Wednesday, November 1, 2023

October Candlelight Tours at Old City Cemetery-- the best living history event!

This year was the 16th season of the Candlelight Tours at Old City Cemetery Museums and Arboretum; it was my first time attending after wanting to go for many years. I attended on October 21 and was on the 8:10 tour, which I think was the last tour of the night and the last tour of the season. 

It was also right after I packed up from holding a book signing event in
the cemetery, so the evening felt extra special.

 The sky was clear and the moon was bright in the sky as visitors were led by lantern light by our “Spirit Guide” through the cemetery to visit six vignettes of actual cemetery residents “from beyond the grave” to hear “their fascinating tales of life — and death.” 
The scene actors and spirit guides were phenomenal. The amount of work that went into this event showed in all the details-- a great script, skilled actors and performers as well as parking attendants (old cemeteries just are not equipped for the size of today’s vehicles or any vehicles!), those who placed hundreds of candlelight bags along the paths, to the ticket takers. 

It was everything that I wanted it to be and more! It was one of the best living history events that I've ever witnessed, which just makes me love Old City Cemetery even more. 

It’s one of my top 3 favorite cemeteries for a reason. Also, it is perfectly normal to have a list of favorite cemeteries. I was excited to see a women writer from my book represented on the tour, but I had not expected that she would be the guest speaker at a church celebration. 

Actress Makeda Payne brought Ms. Lizzie Chambers Hall to life! I wanted to cry and hug her! It was quite emotional, especially since she was portraying a woman writer who is not frequently showcased. 

That is one of the best parts of these candlelight tours- they are not about being spooky or merely spotlighting the who’s who from the cemetery; each year, different cemetery residents are featured after months of research. 

I appreciated that the interpretation of history included three examples of Black women who were interpreted through the lens of Black joy- these women's stories (including Lizzie Chambers Hall, Harriet Burton, Judy Rieves) were respected and celebrated. 

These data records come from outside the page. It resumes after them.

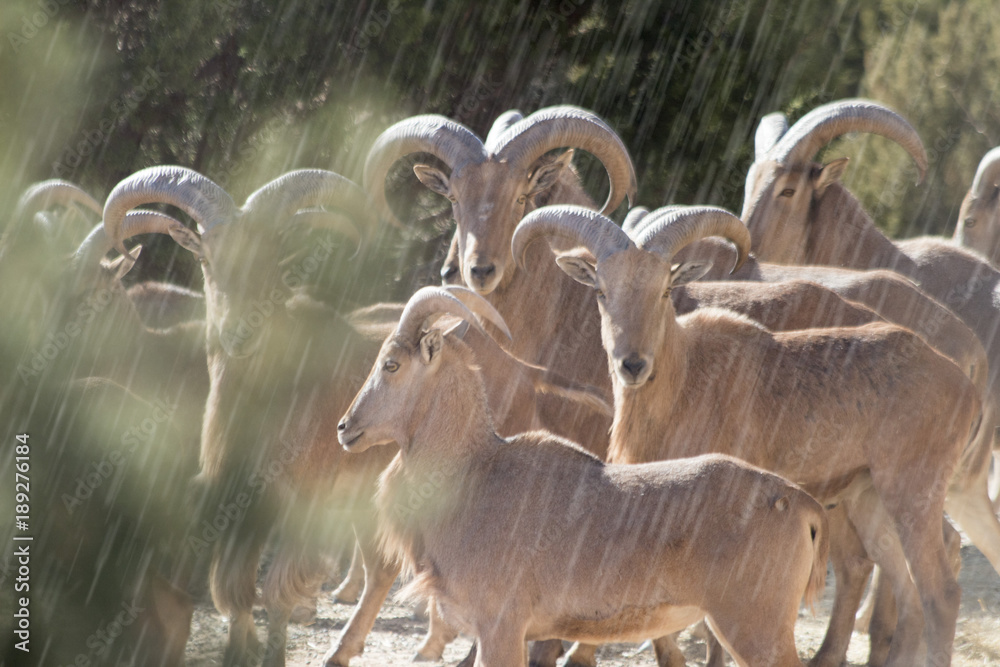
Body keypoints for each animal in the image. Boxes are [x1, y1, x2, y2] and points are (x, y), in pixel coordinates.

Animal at [337, 285, 830, 667]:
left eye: (392, 364)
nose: (346, 427)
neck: (472, 475)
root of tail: (801, 504)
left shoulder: (500, 628)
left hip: (755, 629)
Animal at [514, 204, 983, 667]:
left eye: (664, 289)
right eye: (601, 291)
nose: (632, 364)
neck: (685, 381)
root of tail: (964, 381)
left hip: (911, 490)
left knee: (939, 591)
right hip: (868, 498)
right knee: (903, 584)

I also thoroughly enjoyed the story of George Liskecomb Wilkinson who enlisted in the army and earned the rank of Sergeant in the Army Air Corps. Actor Russell Hill played George Wilkinson, which was extra special since Wilkinson had been the actor’s Boy Scout leader when he was young. 

Old City Cemetery even offered an accessible matinee tour during the day for those who were not able or interested in taking the nighttime tour. It was certainly dark! 

The tour brought our senses to life with the smell of apple pies (I believe these were actually fragrant apple candles or I missed out on tasty some pie!); I even went home with smoke from the bonfire in my hair. It was a magical night that I cannot imagine being topped.